La Préparation Des Filets De Canard – L’Excellence Par La Technique
La signature d’un grand plat commence par un geste précis : le quadrillage en losanges du gras des filets de canard Le Gaulois. Cette scarification minutieuse, réalisée avec la pointe d’un couteau, n’est pas qu’esthétique. Elle permet au gras de fondre uniformément durant la cuisson, créant une peau dorée et croustillante tout en préservant la tendreté de la chair.
L’assaisonnement intervient avant toute cuisson, directement sur les filets quadrillés. Une règle professionnelle que tout chef respecte : le sel et le poivre pénètrent mieux la viande à température ambiante.
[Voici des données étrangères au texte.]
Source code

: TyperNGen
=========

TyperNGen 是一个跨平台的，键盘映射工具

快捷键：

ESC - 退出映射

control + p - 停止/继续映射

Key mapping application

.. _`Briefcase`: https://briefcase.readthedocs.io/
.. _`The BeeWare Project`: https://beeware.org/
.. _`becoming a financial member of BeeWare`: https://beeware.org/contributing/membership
Vient alors la cuisson, révélation technique qui distingue l’amateur du connaisseur. Les filets démarrent côté peau, sans aucune matière grasse ajoutée. Pendant quinze minutes précises, le gras du canard fond progressivement, transformant la poêle en bain d’huile naturel. Cette méthode garantit une cuisson maîtrisée : une peau lacquée, craquante sous la dent, protégeant une chair rosée et fondante.
Cette approche requiert patience et surveillance. Le quadrillage initial prend tout son sens : il accélère la fonte du gras tout en sculptant ces motifs caramélisés qui feront la beauté visuelle du plat. Pendant que le canard cuit lentement, d’autres préparations s’orchestrent en parallèle.

Le Risotto – Maîtrise De La Cuisson À L’Italienne
Pendant que le canard libère son gras, une autre orchestration débute. Dans une casserole, l’oignon émincé rejoint 20g de beurre mêlé à un filet d’huile d’olive. Cette association n’est pas anodine : le beurre apporte l’onctuosité, l’huile empêche la brûlure. La base aromatique se constitue doucement, préparant le terrain pour le riz.